I need a new girth, the old one came with my pony (first pony) so I don't know what size it is.
Also I have seen lots of debate about whether girths with elastic insterts are good / bad. If you are careful not to overtighten them is it worth getting an elastic girth or should I steer well clear?


----------



## Kizzy2004 (19 February 2012)

i think its from the far end of the buckle like you said.  I would take your old girth into a tack shop and measure it against the ones in the shop.  I have a thorowgood girth which has elastic at one end and don't have any issues with mine.


----------



## sbloom (19 February 2012)

Measure from buckle end to buckle end (though not ALL manufactuers follow that apparently!).  I only sell girths with very strong elastic at both ends - I specialise in fitting wide and flat horses and it can make a lot of difference.  I dont' like elastic at one end, but if your horse is easy to fit, then if it works, that's fine.  For the tricky wide ones, I truly believe that those who advocate no elastic have saddles that don't truly fit - elastic is kinder for the horse, but also the ribcage contracts as well as expands and a non-elasticated girth will leave a moment of "slack" which can lead to instability.  I think people using non-elasticated girths on unstable saddles are overgirthing to compensate.  They are often surprised when I show them that the combo of the right saddle and a strong elastic ended girth can do - weak elastic just stretches out and ends up acting like a very tight non-elasticated girth.

I will say that there are some synthetic girths out there which purport to be elastic all the way through - they dont' have elastic at the ends etc - for a start they are stitched all round, and stitiching generally doesn't stretch (!) and have you actually tried stretching them?  I tried a Wintec one the other day and it didn't stretch a mm, and I'm not weak!


----------



## Jesstickle (19 February 2012)

I have a non elasticated girth, don't do it up particularly tight and my saddle never moves. But then I don't have a wide or flat horse so don't suffer with instability issues. I used to have a girth with elastic at one end and it was the devils work. Constantly pulled my saddle round to one side so I've given up on it!


----------



## CrazyMare (19 February 2012)

I have old fashioned non elasticated leather girths, and find they are looser than elasticated girths, and help elimiated any one sided slipping - I spent forever fiddling around with elasticated girths - which side/tighter/looser etc. 

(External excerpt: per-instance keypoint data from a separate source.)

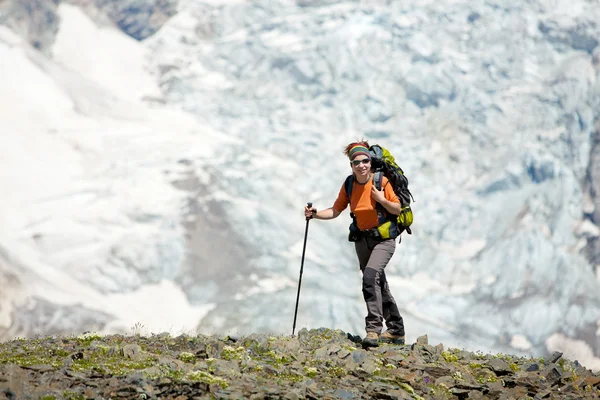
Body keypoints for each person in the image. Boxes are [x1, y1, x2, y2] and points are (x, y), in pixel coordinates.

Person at [304, 141, 406, 347]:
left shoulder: (381, 181)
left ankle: (373, 330)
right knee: (377, 282)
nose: (362, 165)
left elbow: (397, 208)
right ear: (351, 165)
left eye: (365, 160)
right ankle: (396, 329)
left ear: (370, 162)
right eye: (356, 162)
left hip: (384, 239)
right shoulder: (349, 184)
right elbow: (336, 210)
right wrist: (315, 214)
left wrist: (381, 199)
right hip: (362, 239)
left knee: (370, 277)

Now all of mine have non elasticated ones and they are all much happier with being fiddled about with less!


----------



## little_critter (19 February 2012)

sbloom said:



			I will say that there are some synthetic girths out there which purport to be elastic all the way through - they dont' have elastic at the ends etc - for a start they are stitched all round, and stitiching generally doesn't stretch (!) and have you actually tried stretching them?  I tried a Wintec one the other day and it didn't stretch a mm, and I'm not weak!
		
Click to expand...

I did look at those with elastic all the way through but they didn't have my size and colour.
I do have a wide flat pony (takes an extra wide wintec gullet) but have never had any problems with slippage and I don't girth particularly tight.
I've ended up with a shaped but non-elastic Thorowgood one. Used to have a bog standard cotton Cottage Craft one but the webbing looked like it was starting to get worn. I'll see how I get on - I think the only issue I'll have is the girth sleeve probably won't fit the new one.


----------